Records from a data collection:

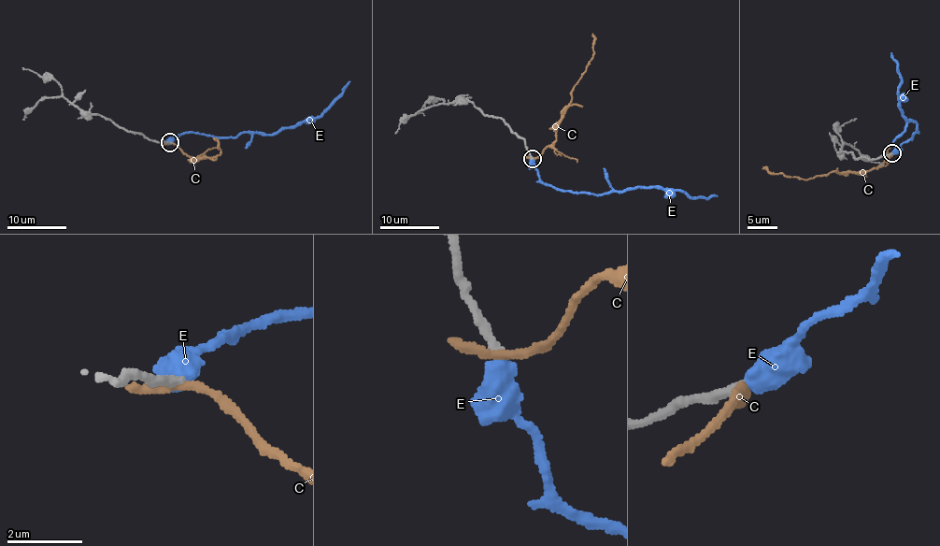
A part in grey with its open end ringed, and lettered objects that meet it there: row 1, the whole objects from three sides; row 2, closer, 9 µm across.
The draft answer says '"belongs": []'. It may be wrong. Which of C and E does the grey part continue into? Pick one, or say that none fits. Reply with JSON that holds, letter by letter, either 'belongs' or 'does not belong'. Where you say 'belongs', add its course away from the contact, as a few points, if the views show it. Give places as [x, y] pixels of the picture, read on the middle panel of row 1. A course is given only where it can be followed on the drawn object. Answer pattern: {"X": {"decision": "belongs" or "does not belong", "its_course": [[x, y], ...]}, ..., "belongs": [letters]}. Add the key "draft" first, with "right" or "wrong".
{"draft": "wrong", "C": {"decision": "does not belong"}, "E": {"decision": "belongs", "its_course": [[532, 158], [540, 179], [563, 190], [592, 194], [653, 187], [678, 189], [690, 196], [706, 199], [717, 195]]}, "belongs": ["E"]}

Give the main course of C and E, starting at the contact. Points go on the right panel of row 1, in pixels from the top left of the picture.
C: (891, 153), (874, 169), (833, 171), (808, 179), (770, 173), (761, 168)
E: (891, 153), (909, 141), (918, 127), (901, 110), (896, 94), (901, 80), (898, 64), (890, 53)

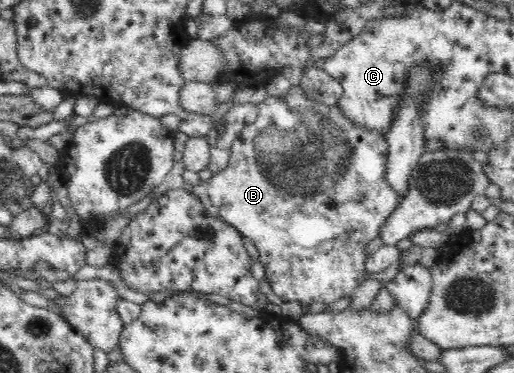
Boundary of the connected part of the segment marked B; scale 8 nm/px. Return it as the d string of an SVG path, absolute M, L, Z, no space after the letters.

• What is required: Would you copy all of the data exactly? Keep the pictures out of it.

• Task result:
A part in grey with its open end ringed, and lettered objects that meet it there: row 1, the whole objects from three sides; row 2, closer, 9 µm across.
The draft answer says '"belongs": []'. It may be wrong. Which of C and E does the grey part continue into? Pick one, or say that none fits. Reply with JSON that holds, letter by letter, either 'belongs' or 'does not belong'. Where you say 'belongs', add its course away from the contact, as a few points, if the views show it. Give places as [x, y] pixels of the picture, read on the middle panel of row 1. A course is given only where it can be followed on the drawn object. Answer pattern: {"X": {"decision": "belongs" or "does not belong", "its_course": [[x, y], ...]}, ..., "belongs": [letters]}. Add the key "draft" first, with "right" or "wrong".
{"draft": "wrong", "C": {"decision": "does not belong"}, "E": {"decision": "belongs", "its_course": [[532, 158], [540, 179], [563, 190], [592, 194], [653, 187], [678, 189], [690, 196], [706, 199], [717, 195]]}, "belongs": ["E"]}

Give the main course of C and E, starting at the contact. Points go on the right panel of row 1, in pixels from the top left of the picture.
C: (891, 153), (874, 169), (833, 171), (808, 179), (770, 173), (761, 168)
E: (891, 153), (909, 141), (918, 127), (901, 110), (896, 94), (901, 80), (898, 64), (890, 53)

Boundary of the connected part of the segment marked B; scale 8 nm/px. Return it as the d string of an SVG path, absolute M, L, Z, no space after the letters.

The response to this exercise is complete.